RebelCon: Cork’s Software Engineering Conference4 min read
The conference was all held on 1 floor. There were 8 time slots and all but three were split between the Green and smaller Blue conference rooms. Lunch and refreshments were served between each talk in the in a third room in the centre between the other 2.
If the copious amount of free flowing nespresso didn’t do the trick, Ryan O’Reilly gave a motivational keynote speech to warm everyone up for the day and had us Bruce Lee style Karate chopping and switching seats just enough times to ensure no one in the room was comfortable but everyone was wide awake.
Continuous Delivery – Death of Big Bang Stress
The first talk I went to, given by Mary O’Donovan Principal software developer at Dell EMC Cork, it was an account of her first hand experience with Continuous delivery.
The structure they had was a waterfall system, where information and responsibility for a new product was passed down through a hierarchy. Feature creep was an issue, along with bugs going unnoticed until after deployment since those testing the features were only involved in the project after development was finished and just before deployment, they therefore did not have a full understanding of what was required and what needed testing.
Figure 1: Waterfall Business Model
This was replaced with a system that used Minimum Viable Product (MVP). The features that are absolutely necessary are worked out at the outset of the project, and only those agreed will be included and the entire team is present and invested at the initial conception of this MVP.
Figure 2: Continuous Delivery Business Model
There are no deadlines and there is no hierarchy instead the whole team takes ownership of the product. Features are tested using automation continuously as they are worked on and deployment happens as the different parts of the project are completed. Taking away the stress of a single endpoint deployment or “big bang” deadline. According to Mary this approach also reduced the number of post deployment bugs since everything is tested along the way by the developers using peer reviews and automated tests.
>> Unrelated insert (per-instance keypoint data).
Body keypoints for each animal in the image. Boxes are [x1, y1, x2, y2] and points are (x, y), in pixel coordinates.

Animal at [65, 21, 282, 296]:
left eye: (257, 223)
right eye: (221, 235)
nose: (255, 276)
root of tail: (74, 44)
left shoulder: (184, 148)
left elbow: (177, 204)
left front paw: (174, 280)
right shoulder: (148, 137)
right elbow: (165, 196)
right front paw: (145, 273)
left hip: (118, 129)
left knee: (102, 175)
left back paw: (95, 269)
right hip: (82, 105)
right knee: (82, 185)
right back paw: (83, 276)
Communication: earning or burning money?
Next was a talk given by communications expert Sabine Wojcieszak, Lecturer, Author, Public Speaker. She started by highlighting the false assumption that communication is easy because we have been doing it since birth. She calculated the cost per minute of meetings and asked if this was money well spent or not. She outlined the painfully obvious but far too familiar blockers to communication in meetings – poor preparation, not setting clear goals for the meeting, lack of concentration and participation, and not bothering to follow up on actions set in the meeting. She drove home a simple formula for productive meetings: Productive Meetings = agenda setting + defining and meeting goals + reviewing previous actions. Most interesting for me were the components of communication – Words only make up 7% – Verbal 38% and Body Language makes up 55%.
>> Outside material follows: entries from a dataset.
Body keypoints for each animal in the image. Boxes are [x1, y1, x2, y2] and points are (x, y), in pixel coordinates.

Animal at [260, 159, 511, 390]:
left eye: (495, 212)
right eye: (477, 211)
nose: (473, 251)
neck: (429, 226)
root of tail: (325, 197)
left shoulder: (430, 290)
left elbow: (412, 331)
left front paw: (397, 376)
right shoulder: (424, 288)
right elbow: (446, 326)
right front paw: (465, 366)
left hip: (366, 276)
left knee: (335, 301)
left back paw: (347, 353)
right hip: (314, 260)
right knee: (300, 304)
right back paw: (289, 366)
Using OWASP Tools to Build Secure Applications
Fiona Collins & Darren Fitzpatrick
I then went to see two security specialists and long time OWASP members talk about the open source security tools available from the Open Web Application Security Project (OWASP). OWASP is run mostly by volunteers and offers a selection of tools for testing the security of web applications all these tools are free and open source. Anyone is welcome to join OWASP and contribute to building these tools there are is chapter of OWASP in Cork and Dublin and they hold regular meetups. OWASP also provides a annual list of top 10 most important Web vulnerabilities.
Lightning Talk Smackdown
5 Lightning Talks, 50 minutes, 1 winner
Next there were 5 back to back ten minute talks.
- Progressive Web Apps ROBERT GABRIEL Software Engineer at Teamwork.com
- Overcoming the fear of adopting Continuous Delivery KEVIN DUGGAN Technical Team Lead at Poppulo
- Geospatial queries in mongodb DANNY LANE Senior software developer at 8 West Consulting
- Goodbye backbonejs Hello reactjs LAURA MELLETT Product Owner at Xanadu Consultancy
- Git: 7 tips and tricks JULIEN CRETEL Software Engineering at Poppulo
The audience voted for their winner over twitter.
Building a Platform that Handles as Many Requests as Amazon.com
The 2nd last talk of the day for me was by David Mills, Chief Engineer at Xanadu Consultancy, on matchbook.com, a peer to peer betting exchange that, according to the Xanadu Consultancy website, processed 20 million real time transactions per day back in 2015. They built this horizontally scalable platform using NoSQL databases; Apache Cassandra DB and Mongodb, and Seda (staged event-driven architecture) served from local Java memory.
Building a bridge between design and development with UX Driven Development
The last speaker I saw, Jeremi Walewicz UX Developer at Wavebreakmedia, used both real world and online examples of bad and good User Experience in design. Attempting to illustrate the ever present need to strike a balance between form and function, explaining that if either one were to overpower the other the end user is to suffer. Designers should be developers and vice versa and endeavour to find a conversational workflow.
Chris O’Dell said it best in her blog post about the event – The day ran smoothly and without any hiccups – you wouldn’t have known it was their first conference – well done to the organisers and I look forward to next year!